→ **Exercise data**
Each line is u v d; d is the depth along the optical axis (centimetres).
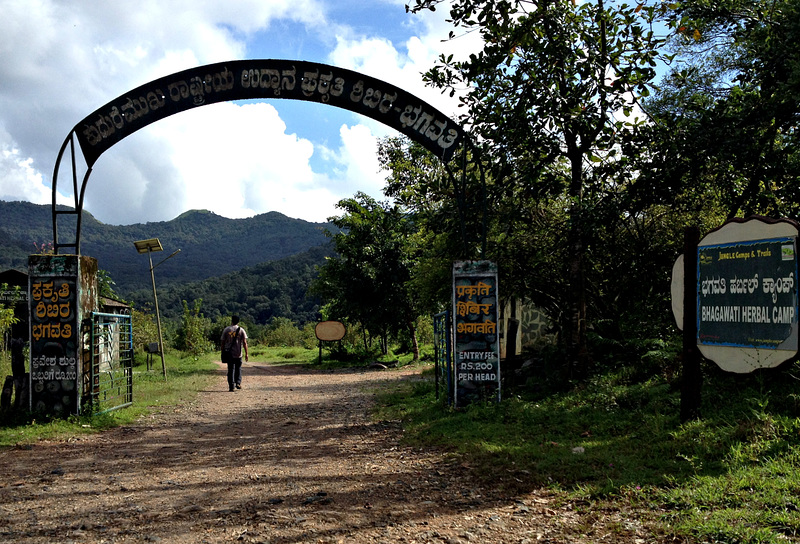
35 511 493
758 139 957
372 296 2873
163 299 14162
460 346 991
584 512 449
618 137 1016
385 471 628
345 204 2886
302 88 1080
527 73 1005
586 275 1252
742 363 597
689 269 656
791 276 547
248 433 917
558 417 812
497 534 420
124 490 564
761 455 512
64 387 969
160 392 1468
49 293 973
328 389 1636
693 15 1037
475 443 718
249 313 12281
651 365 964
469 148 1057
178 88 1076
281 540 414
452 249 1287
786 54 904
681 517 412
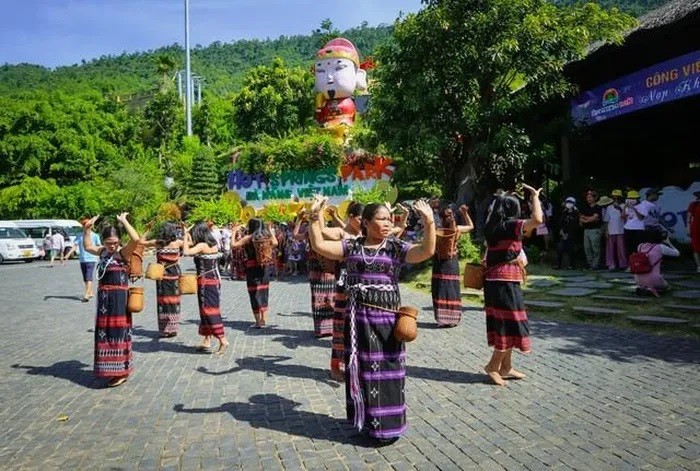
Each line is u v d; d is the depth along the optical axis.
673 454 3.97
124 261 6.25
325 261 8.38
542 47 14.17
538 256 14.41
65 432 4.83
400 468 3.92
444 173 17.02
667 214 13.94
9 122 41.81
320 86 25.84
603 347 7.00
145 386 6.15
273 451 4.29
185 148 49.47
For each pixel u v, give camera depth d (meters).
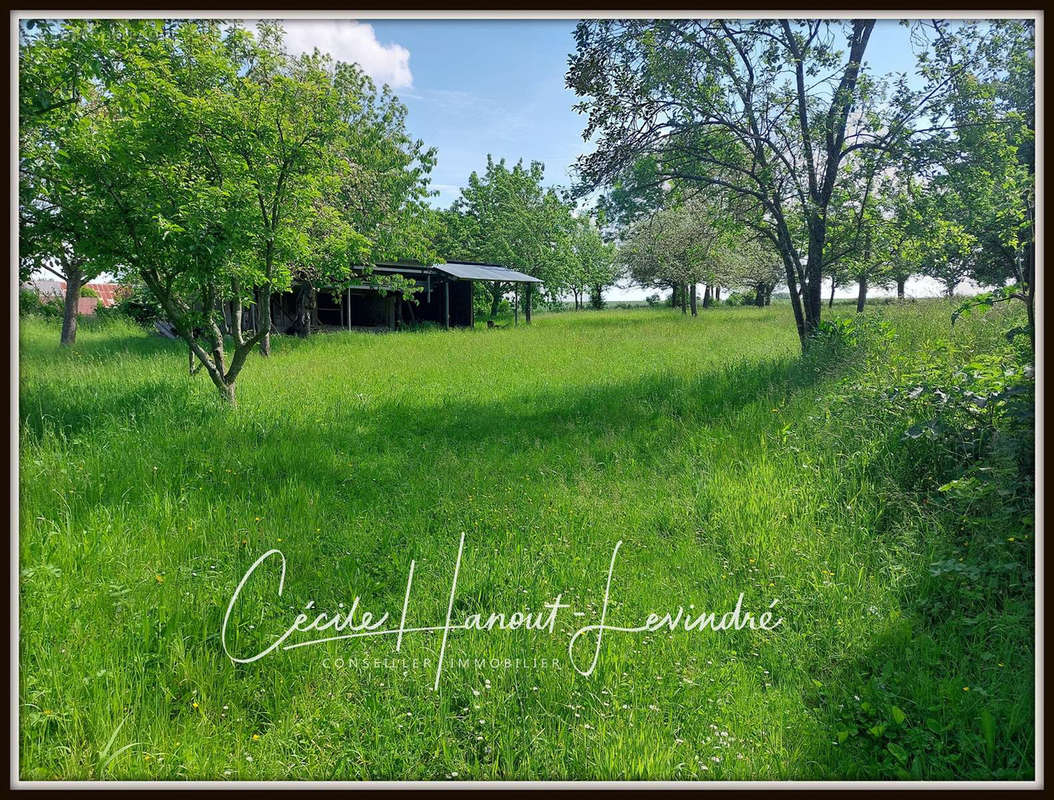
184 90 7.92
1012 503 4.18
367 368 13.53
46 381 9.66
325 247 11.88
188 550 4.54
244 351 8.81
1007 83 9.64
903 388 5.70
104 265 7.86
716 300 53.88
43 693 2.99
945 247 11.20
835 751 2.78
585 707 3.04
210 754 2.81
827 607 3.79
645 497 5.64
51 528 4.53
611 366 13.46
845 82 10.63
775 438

→ **Your instructions**
Repeat every record above exactly. The pictures do not belong in the copy.

→ **Solved problem**
Each line is u v d; d is the depth along the optical axis (centimetres).
35 511 493
758 139 957
372 296 2873
163 299 14162
460 346 991
584 512 449
618 137 1016
385 471 628
345 204 2886
302 88 1080
527 73 1005
586 275 1252
742 363 597
689 269 656
791 276 547
248 433 917
558 417 812
497 534 420
124 490 564
761 455 512
64 387 969
160 392 1468
49 293 973
328 389 1636
693 15 1037
475 443 718
249 313 12281
651 365 964
469 148 1057
178 88 1076
281 540 414
452 249 1287
786 54 904
681 517 412
Each line is u v d; d is the depth along the optical axis.
673 454 3.97
124 261 6.25
325 261 8.38
542 47 14.17
538 256 14.41
65 432 4.83
400 468 3.92
444 173 17.02
667 214 13.94
9 122 41.81
320 86 25.84
603 347 7.00
145 386 6.15
273 451 4.29
185 148 49.47
For each pixel u v, give camera depth d (meters).
184 90 7.92
1012 503 4.18
367 368 13.53
46 381 9.66
325 247 11.88
188 550 4.54
244 351 8.81
1007 83 9.64
903 388 5.70
104 265 7.86
716 300 53.88
43 693 2.99
945 247 11.20
835 751 2.78
585 707 3.04
210 754 2.81
827 607 3.79
645 497 5.64
51 528 4.53
611 366 13.46
845 82 10.63
775 438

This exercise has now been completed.